Lettre ouverte de Joël Monzée, publiée le 16 décembre 2011 par Profession Santé et l'Actualité médicale.

 

Le 21 février 2009, un homme choisit de tuer ses deux enfants, alors que son ex-conjointe vient de lui retirer les clés de la maison familiale.

Le 22 juillet 2011, un homme choisit de massacrer 77 adolescents qui s’étaient réunis pour réfléchir à l’amélioration du bien-être collectif, car ses idées politiques divergent de celles des jeunes.

Le 13 décembre 2011, un homme choisit de lancer des grenades et de tirer à l’arme automatique sur la foule, majoritairement des adolescents qui sortaient des écoles après avoir passé leurs examens; on compte actuellement cinq morts, dont trois jeunes.

Qu’ont en commun ces trois drames qui se sont déroulés à Piedmont, à Utøya et à Liège? Des hommes meurtris choisissent de donner la mort à des enfants et à des adolescents dans un vain espoir de calmer leur douleur psychique.
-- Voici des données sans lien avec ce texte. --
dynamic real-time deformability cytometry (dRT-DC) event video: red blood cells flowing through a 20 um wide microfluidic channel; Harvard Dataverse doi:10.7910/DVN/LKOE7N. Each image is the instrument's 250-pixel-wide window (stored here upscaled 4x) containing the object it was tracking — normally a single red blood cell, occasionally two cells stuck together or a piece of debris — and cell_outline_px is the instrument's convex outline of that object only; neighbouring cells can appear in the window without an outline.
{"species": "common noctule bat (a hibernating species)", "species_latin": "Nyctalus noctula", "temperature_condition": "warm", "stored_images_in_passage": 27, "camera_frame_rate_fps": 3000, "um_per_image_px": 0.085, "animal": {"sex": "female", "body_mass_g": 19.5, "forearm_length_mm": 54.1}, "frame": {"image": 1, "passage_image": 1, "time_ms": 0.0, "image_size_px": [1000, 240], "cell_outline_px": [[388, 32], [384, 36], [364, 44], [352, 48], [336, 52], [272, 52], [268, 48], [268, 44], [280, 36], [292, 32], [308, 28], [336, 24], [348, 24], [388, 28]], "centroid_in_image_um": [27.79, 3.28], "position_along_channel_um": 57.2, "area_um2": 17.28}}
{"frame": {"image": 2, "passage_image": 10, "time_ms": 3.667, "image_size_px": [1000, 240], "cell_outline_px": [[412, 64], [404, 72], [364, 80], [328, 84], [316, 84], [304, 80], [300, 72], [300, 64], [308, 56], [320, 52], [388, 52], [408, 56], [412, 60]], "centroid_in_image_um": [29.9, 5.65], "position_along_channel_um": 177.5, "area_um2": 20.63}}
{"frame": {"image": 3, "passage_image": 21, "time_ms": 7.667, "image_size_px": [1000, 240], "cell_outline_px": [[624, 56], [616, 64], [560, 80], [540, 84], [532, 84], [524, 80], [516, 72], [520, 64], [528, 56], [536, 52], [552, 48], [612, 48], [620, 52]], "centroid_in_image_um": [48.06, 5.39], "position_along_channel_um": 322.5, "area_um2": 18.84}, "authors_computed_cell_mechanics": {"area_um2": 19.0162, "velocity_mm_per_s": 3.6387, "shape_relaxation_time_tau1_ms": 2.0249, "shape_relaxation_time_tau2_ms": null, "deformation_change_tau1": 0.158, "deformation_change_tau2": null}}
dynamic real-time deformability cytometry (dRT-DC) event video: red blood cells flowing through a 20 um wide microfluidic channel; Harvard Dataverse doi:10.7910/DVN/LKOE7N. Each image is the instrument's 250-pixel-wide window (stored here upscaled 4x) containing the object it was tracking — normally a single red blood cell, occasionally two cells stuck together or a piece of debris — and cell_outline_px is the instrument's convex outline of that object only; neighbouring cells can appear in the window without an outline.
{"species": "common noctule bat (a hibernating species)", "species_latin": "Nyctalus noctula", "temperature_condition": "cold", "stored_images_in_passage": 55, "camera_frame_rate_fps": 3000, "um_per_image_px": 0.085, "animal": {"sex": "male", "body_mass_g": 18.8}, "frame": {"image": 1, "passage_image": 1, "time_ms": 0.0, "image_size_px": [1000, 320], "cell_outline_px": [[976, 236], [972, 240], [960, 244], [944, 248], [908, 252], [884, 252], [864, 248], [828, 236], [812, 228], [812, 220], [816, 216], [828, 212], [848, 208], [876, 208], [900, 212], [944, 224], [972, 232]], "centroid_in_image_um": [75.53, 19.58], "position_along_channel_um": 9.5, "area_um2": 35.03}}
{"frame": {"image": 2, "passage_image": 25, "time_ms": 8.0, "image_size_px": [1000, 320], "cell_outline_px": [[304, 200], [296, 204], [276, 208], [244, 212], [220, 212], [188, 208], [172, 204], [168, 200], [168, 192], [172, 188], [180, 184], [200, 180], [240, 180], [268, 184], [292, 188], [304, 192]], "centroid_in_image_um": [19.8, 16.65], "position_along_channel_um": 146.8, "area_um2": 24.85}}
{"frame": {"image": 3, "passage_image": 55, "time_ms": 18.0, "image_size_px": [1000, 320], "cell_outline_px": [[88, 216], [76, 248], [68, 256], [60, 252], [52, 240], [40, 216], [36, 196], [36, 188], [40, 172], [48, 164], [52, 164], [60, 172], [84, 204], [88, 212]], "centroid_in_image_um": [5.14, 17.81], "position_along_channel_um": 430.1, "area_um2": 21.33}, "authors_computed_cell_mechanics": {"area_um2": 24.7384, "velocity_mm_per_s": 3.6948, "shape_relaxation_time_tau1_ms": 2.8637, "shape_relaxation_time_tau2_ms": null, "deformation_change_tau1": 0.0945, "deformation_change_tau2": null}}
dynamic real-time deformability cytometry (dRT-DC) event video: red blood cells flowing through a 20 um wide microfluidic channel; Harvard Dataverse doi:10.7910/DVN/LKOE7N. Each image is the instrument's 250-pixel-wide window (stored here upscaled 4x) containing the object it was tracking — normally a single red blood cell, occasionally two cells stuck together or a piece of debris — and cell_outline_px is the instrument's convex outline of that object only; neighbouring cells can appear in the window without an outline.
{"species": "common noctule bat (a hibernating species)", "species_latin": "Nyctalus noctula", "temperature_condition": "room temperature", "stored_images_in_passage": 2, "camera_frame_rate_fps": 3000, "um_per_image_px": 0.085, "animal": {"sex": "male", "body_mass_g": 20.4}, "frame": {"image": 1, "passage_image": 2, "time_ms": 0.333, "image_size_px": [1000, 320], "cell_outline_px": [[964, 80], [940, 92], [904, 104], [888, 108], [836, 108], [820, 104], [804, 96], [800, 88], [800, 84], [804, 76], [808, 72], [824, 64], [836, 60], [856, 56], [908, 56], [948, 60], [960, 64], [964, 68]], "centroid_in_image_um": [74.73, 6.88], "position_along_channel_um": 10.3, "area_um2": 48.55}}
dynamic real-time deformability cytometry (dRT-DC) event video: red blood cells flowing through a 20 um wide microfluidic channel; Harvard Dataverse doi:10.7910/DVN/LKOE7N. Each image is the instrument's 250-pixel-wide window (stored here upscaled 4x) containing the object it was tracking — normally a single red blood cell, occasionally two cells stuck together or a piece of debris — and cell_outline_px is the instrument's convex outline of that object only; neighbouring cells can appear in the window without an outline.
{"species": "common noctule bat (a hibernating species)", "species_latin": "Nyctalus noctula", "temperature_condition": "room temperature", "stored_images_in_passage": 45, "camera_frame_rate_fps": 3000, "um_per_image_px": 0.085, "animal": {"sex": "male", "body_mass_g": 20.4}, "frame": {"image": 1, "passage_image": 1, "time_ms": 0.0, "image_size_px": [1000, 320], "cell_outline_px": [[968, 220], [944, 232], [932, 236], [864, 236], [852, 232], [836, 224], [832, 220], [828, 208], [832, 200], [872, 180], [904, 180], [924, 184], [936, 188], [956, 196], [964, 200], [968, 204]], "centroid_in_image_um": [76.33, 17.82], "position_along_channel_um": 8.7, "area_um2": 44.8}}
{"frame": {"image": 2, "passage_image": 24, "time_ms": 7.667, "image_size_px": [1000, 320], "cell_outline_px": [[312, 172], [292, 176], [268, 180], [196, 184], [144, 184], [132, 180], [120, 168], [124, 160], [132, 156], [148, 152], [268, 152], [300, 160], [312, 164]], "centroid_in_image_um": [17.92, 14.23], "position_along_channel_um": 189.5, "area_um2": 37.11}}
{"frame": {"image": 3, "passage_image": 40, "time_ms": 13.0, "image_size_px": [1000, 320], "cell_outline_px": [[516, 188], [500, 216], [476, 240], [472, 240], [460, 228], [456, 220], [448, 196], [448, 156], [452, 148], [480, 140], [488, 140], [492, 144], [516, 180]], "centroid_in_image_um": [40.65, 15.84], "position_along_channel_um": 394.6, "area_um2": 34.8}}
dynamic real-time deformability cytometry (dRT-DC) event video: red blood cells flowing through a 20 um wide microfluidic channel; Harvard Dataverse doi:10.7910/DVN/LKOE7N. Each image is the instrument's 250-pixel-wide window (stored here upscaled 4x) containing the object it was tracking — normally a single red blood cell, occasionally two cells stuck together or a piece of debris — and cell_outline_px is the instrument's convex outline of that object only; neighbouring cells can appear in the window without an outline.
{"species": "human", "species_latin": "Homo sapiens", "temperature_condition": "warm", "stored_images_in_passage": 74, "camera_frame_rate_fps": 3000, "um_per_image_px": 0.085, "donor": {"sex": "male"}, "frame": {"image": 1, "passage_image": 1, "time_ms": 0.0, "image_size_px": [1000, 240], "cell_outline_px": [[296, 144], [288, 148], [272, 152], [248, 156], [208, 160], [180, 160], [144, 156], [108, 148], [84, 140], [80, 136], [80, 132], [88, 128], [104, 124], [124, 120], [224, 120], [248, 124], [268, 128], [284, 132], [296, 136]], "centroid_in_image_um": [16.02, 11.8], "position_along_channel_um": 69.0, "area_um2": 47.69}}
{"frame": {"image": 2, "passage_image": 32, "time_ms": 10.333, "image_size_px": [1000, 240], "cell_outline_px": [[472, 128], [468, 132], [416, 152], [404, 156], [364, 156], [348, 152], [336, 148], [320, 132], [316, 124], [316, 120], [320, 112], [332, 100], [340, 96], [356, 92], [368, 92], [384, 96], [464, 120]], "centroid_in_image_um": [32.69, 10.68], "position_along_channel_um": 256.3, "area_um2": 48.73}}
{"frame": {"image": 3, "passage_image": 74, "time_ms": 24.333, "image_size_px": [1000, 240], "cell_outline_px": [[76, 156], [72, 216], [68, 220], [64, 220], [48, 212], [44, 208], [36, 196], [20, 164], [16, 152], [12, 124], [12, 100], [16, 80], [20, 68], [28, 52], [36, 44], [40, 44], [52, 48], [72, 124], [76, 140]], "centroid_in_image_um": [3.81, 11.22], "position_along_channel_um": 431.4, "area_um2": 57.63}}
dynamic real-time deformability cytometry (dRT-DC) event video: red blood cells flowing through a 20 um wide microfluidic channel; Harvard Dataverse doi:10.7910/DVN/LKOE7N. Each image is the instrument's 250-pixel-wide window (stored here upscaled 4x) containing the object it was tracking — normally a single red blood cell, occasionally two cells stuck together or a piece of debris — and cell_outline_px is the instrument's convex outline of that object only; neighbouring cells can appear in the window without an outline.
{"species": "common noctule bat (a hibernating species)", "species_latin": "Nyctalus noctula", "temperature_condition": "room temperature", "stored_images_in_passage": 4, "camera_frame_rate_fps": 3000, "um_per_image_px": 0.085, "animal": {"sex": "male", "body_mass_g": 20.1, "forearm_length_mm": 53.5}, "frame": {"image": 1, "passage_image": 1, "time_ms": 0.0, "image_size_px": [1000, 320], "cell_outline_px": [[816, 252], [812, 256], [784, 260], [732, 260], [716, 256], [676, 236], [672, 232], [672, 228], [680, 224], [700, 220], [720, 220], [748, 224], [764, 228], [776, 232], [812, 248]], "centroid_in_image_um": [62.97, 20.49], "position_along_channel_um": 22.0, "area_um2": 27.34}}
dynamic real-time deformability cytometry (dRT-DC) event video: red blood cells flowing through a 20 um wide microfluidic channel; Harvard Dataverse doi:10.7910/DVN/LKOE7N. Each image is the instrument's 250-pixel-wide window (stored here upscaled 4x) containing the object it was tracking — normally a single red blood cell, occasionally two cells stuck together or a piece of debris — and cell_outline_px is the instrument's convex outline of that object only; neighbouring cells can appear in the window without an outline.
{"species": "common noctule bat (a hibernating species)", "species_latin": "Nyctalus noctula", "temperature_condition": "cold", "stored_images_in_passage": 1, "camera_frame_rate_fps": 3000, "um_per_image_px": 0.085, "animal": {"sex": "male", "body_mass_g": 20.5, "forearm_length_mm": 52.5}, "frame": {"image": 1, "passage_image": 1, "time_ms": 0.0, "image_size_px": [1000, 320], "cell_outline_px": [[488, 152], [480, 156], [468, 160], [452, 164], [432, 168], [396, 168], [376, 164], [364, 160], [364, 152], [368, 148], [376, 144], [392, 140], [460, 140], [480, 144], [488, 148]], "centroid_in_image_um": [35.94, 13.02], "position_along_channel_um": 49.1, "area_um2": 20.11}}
En tant qu’homme, en tant que père, en tant que néo-Québécois d’origine liégeoise, en tant qu’ancien activiste étudiant, en tant que psychothérapeute et en tant que chercheur en pédiatrie, j’ai mal à mon humanité.

Ces cinquante dernières années, la société occidentale s’est complexifiée de manière exponentielle, sans que les structures sociales n’évoluent vraiment pour répondre à la détresse des gens, et surtout à celle des enfants.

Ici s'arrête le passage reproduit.